> Task brief
The response must contain each line of the material that holds "Минск".

═════ Data excerpts

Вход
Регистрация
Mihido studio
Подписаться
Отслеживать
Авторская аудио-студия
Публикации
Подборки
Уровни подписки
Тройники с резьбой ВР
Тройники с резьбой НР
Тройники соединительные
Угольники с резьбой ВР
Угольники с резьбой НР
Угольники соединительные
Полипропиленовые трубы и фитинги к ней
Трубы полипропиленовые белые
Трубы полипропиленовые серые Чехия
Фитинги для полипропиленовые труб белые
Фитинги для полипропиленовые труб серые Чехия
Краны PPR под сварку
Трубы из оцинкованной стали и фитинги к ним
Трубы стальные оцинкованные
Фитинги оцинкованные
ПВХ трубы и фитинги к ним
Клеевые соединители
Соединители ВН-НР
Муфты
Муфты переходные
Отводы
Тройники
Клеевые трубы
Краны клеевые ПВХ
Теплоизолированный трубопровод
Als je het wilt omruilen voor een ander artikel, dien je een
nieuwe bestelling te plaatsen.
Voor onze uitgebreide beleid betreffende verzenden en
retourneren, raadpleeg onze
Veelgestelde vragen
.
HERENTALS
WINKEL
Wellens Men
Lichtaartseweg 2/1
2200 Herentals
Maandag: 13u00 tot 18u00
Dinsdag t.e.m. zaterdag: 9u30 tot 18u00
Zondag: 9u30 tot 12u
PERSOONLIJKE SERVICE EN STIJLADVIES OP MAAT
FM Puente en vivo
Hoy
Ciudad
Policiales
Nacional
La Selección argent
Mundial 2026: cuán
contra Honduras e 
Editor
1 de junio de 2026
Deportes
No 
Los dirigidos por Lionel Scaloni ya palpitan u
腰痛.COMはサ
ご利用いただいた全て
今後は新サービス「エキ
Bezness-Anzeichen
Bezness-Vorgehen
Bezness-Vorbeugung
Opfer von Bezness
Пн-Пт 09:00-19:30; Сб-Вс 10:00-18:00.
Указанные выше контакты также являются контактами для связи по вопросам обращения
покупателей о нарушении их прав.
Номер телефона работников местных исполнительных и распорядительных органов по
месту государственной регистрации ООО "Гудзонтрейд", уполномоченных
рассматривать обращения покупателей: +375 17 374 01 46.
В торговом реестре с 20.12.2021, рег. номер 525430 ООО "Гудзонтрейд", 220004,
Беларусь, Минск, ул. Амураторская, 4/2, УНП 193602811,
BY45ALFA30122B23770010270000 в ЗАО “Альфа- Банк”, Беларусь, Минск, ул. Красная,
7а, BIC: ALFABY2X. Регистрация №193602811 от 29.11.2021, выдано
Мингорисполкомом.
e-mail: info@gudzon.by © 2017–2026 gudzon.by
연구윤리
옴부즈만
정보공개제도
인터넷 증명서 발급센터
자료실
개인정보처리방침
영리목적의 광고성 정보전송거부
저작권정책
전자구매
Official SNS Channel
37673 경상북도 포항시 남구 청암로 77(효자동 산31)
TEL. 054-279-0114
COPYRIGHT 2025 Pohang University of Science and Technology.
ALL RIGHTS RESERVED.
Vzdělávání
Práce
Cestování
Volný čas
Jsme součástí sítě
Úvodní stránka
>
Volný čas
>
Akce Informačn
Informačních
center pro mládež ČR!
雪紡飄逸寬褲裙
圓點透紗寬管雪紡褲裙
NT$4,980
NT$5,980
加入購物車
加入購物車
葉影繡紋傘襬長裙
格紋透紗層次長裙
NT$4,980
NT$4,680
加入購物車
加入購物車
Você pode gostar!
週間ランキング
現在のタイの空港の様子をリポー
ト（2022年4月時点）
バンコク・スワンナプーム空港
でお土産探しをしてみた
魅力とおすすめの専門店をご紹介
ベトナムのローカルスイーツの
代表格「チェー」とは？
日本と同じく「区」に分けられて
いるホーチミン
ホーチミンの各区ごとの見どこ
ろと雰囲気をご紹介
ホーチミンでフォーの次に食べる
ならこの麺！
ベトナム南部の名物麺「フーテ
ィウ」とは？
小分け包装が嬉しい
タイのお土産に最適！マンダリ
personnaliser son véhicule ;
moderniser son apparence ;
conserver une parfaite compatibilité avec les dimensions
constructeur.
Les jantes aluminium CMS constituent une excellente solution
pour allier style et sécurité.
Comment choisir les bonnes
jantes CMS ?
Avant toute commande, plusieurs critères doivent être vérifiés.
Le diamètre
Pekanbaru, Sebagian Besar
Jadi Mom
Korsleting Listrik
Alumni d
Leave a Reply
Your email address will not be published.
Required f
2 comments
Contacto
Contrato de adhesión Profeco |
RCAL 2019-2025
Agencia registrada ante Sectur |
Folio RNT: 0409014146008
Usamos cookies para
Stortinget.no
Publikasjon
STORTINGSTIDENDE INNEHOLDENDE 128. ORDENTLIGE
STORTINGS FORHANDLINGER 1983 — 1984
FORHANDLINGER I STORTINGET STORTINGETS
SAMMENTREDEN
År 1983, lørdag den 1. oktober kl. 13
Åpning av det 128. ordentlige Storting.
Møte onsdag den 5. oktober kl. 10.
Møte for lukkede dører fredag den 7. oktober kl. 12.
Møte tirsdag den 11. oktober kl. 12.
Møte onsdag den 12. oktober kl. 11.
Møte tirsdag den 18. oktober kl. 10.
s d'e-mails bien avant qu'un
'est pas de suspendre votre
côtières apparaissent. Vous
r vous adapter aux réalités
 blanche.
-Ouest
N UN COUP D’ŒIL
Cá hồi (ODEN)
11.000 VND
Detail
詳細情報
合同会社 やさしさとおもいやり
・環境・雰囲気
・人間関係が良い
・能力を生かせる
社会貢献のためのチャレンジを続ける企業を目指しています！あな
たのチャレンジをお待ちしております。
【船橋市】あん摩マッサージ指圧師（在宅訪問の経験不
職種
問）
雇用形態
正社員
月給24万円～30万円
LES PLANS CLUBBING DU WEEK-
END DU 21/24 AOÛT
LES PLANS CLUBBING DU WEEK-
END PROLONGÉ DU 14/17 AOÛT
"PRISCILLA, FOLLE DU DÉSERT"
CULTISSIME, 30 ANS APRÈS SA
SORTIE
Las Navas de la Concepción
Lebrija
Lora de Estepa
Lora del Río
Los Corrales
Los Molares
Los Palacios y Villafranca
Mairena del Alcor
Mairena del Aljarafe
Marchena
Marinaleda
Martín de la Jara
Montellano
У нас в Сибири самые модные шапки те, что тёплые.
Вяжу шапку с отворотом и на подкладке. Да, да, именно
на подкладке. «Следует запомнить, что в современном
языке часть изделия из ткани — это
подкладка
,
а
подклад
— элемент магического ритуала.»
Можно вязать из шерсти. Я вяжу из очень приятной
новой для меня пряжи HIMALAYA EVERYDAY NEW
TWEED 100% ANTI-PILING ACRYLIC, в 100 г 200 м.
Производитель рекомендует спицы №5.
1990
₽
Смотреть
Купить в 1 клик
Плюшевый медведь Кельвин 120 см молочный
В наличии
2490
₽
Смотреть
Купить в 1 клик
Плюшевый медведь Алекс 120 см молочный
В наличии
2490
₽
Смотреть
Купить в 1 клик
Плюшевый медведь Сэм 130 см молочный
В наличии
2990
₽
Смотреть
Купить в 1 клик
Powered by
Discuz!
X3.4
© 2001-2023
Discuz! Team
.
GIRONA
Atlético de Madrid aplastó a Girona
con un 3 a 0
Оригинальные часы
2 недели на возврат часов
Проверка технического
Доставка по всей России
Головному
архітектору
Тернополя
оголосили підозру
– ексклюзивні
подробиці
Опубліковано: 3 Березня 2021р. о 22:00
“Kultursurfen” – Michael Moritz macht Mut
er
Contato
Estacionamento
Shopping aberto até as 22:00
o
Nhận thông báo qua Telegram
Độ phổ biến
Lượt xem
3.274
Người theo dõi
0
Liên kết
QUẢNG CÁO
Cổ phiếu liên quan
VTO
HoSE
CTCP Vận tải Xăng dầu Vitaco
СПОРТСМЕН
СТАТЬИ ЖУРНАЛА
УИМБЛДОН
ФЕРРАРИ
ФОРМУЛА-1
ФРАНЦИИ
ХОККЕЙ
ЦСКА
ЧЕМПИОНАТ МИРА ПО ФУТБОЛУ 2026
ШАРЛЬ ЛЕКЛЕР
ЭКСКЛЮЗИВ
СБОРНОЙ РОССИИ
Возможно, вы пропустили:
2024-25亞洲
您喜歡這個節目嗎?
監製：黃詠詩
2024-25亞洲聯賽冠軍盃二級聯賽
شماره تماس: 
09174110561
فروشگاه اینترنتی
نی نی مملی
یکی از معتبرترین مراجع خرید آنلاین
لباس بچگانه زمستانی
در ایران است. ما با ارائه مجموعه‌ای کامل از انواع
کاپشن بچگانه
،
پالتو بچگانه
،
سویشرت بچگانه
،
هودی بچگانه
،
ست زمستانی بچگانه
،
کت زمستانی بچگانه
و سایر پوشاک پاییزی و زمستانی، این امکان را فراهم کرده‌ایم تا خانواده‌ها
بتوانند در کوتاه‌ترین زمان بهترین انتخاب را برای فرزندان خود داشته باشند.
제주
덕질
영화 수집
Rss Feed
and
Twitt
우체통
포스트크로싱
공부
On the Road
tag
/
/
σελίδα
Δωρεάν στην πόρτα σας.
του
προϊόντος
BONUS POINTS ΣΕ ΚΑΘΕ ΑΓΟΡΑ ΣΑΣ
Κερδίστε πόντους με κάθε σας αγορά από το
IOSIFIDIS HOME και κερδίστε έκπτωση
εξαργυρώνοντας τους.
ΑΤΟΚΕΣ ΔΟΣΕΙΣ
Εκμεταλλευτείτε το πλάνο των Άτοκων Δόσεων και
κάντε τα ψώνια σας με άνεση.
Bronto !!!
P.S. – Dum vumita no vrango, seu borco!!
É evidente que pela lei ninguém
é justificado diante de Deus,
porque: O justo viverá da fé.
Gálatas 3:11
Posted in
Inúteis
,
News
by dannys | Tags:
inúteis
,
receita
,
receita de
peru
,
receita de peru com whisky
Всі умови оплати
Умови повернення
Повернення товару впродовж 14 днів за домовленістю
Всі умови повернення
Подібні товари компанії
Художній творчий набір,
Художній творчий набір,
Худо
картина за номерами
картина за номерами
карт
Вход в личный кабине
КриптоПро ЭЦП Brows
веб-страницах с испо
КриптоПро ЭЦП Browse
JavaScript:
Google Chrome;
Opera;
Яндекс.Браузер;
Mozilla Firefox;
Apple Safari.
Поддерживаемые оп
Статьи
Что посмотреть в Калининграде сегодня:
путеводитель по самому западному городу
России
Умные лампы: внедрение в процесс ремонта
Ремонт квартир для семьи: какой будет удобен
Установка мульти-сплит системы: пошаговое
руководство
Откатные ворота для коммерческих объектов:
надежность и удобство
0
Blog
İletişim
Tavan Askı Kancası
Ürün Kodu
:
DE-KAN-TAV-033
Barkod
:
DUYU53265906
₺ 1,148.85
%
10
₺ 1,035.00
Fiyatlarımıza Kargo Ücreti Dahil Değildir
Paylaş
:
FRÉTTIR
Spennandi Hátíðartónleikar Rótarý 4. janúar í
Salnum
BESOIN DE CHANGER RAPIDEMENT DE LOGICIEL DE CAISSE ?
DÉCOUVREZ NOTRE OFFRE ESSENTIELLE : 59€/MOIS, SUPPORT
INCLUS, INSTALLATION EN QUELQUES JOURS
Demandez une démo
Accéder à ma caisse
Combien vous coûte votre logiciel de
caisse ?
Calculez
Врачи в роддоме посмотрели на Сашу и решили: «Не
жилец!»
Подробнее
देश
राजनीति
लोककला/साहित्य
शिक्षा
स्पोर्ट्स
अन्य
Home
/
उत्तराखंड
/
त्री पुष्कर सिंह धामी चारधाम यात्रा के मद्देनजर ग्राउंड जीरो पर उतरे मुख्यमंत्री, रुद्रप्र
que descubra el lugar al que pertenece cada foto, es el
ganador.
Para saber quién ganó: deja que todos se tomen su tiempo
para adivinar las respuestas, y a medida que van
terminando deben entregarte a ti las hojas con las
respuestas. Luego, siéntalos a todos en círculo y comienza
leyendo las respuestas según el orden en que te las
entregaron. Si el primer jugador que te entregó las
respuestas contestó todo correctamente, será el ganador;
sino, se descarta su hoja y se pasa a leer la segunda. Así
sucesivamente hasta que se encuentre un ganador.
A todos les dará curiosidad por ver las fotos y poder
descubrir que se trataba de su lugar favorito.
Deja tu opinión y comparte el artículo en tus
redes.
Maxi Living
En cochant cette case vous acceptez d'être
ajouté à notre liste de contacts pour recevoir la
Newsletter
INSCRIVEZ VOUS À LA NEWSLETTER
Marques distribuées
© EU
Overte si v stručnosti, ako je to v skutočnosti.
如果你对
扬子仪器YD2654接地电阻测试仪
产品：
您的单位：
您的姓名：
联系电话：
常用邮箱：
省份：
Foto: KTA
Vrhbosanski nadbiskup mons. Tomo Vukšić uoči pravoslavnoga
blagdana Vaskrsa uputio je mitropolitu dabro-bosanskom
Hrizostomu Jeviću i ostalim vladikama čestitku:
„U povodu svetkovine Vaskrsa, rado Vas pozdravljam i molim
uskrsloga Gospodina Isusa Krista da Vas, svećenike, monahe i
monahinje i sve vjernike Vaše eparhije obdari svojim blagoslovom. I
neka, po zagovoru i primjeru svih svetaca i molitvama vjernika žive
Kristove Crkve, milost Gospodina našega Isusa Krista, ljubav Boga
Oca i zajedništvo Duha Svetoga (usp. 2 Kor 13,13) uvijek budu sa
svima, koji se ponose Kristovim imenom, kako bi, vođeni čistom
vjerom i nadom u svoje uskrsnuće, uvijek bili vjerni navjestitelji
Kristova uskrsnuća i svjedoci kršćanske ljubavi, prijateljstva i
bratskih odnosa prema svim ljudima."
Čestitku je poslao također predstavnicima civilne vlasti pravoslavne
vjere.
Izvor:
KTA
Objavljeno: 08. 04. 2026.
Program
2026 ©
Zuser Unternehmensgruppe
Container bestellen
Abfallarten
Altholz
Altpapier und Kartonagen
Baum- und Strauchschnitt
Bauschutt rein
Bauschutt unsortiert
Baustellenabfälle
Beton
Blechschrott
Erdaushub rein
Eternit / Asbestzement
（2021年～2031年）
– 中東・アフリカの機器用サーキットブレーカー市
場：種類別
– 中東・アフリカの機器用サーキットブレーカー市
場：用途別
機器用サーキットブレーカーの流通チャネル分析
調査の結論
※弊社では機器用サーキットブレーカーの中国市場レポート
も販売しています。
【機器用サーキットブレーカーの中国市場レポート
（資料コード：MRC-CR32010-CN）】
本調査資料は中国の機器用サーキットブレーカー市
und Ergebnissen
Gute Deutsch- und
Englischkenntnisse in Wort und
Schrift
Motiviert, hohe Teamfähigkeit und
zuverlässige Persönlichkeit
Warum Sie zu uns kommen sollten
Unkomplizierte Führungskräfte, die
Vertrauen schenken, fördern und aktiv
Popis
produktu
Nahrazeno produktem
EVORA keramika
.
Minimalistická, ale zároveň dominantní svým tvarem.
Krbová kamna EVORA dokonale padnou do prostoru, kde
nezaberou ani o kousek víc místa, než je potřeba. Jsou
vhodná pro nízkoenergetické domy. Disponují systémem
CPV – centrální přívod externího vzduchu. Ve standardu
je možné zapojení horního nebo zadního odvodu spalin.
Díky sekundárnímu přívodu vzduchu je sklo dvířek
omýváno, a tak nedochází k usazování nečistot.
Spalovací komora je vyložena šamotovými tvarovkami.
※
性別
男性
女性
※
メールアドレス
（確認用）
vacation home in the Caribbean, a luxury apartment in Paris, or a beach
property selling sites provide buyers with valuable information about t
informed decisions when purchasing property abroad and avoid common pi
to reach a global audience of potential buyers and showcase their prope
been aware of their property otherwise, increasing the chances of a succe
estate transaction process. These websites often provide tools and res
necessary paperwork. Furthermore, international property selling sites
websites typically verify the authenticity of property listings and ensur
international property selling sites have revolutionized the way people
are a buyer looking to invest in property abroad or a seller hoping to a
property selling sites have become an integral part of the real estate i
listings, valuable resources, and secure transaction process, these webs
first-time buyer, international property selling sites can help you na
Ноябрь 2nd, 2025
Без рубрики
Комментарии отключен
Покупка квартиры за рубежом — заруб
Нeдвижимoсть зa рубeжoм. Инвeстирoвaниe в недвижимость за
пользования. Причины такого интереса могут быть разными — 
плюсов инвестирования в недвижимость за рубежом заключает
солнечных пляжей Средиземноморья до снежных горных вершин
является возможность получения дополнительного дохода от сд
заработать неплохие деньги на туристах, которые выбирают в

══════════

> Result of the exercise
Беларусь, Минск, ул. Амураторская, 4/2, УНП 193602811,
BY45ALFA30122B23770010270000 в ЗАО “Альфа- Банк”, Беларусь, Минск, ул. Красная,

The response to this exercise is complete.